In a more detailed investigation of the causal relationships between the water vapor and the precipitation, in Figs. 7–9 we observe how humidity profiles change depending on the time with respect to convection. These figures clearly show that the upper free troposphere is moistened after convection, while the lower troposphere is consistently moistened before and during convection. Similar results hold when considering all instances of precipitation (with an interval of no precipitation beforehand) or when considering times before, during and after MCS. This implies that the lower troposphere needs to be moist in order to trigger convection, which then can transport moisture upward moistening the upper troposphere.
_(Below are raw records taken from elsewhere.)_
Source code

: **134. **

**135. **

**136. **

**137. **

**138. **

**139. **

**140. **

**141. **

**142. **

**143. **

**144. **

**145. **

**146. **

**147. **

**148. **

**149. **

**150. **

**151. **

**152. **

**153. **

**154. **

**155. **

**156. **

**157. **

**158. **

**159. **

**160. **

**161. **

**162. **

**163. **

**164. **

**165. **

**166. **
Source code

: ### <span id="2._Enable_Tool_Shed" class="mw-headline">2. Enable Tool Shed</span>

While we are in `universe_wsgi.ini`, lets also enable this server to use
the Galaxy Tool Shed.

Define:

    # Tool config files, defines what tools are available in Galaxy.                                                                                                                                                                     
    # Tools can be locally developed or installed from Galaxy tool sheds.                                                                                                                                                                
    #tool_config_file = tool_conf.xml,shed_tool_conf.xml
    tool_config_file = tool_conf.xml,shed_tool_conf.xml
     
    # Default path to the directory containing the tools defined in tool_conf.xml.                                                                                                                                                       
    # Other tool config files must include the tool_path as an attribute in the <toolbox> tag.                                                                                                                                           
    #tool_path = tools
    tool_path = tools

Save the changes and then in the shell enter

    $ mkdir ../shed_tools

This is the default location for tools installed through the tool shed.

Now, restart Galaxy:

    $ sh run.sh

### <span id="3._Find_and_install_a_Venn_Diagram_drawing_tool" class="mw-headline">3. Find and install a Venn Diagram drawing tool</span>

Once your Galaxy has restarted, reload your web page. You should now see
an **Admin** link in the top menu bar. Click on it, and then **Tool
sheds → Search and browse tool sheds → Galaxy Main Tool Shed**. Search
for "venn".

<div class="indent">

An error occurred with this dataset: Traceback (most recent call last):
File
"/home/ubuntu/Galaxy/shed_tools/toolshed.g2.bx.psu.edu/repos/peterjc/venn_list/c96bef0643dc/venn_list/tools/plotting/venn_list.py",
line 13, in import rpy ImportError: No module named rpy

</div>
Overall, this study provides a new set of precipitation transition statistics for different ocean and land regions, with an emphasis on the possibility to separate the contribution of different vertical layers within the free troposphere from the RO observations. Such analysis details the role that the different vertical layers of the free troposphere have in precipitation scenarios. The lower free troposphere plays a causal role in the onset of deep convection, while the upper layers are moistened by convection. These results can potentially be used to give additional insights for constraining convective parameterizations, by comparing model output with these diagnostics to provide a layer by layer view of the relationship of precipitation to its thermodynamic environment. The density of RO sampling is expected increase substantially in the coming years (Schreiner et al. 2020) permitting methods described here to be refined with soundings that better penetrate into the boundary layer and large tropical datasets.
Acknowledgments.
Part of this work was performed at the Jet Propulsion Laboratory, California Institute of Technology, under a contract with NASA. R. Padullés research was partially supported by an appointment to the NASA Postdoctoral Program at the Jet Propulsion Laboratory, administered by Universities Space Research Association under contract with NASA. RP has also received funding from the postdoctoral fellowships programme Beatriu de Pinós, funded by the Secretary of Universities and Research (Government of Catalonia) and by the Horizon 2020 programme of research and innovation of the European Union under the Marie Sklodowska-Curie Grant Agreement 801370. The work conducted at the ICE-CSIC was part of the Grant RTI2018-099008-B-C22 funded by the Spanish Ministry of Science and Innovation MCIN/AEI/10.13039/501100011033. The JPL coauthors acknowledge support from the NASA U.S. Participating Investigator (USPI) program. YHK and JDN were supported by National Science Foundation Grant AGS-1936810 and National Oceanic and Atmospheric Administration Grant NA21OAR4310354, and YHK was supported by the JIFRESSE Summer Internship Program (JSIP) during the summer of 2019. The authors thank the three anonymous reviewers for their valuable comments and suggestions that helped improve this article.
Data availability statement.
COSMIC RO data are available from the UCAR CDAAC, with DOI: 10.5065/ZD80-KD74. IMERG precipitation data are available from GES-DISC, with DOI: 10.5067/GPM/IMERG/3B-HH/06. The merged IR brightness temperature data are available from GES-DISC, with DOI: 10.5067/P4HZB9N27EKU.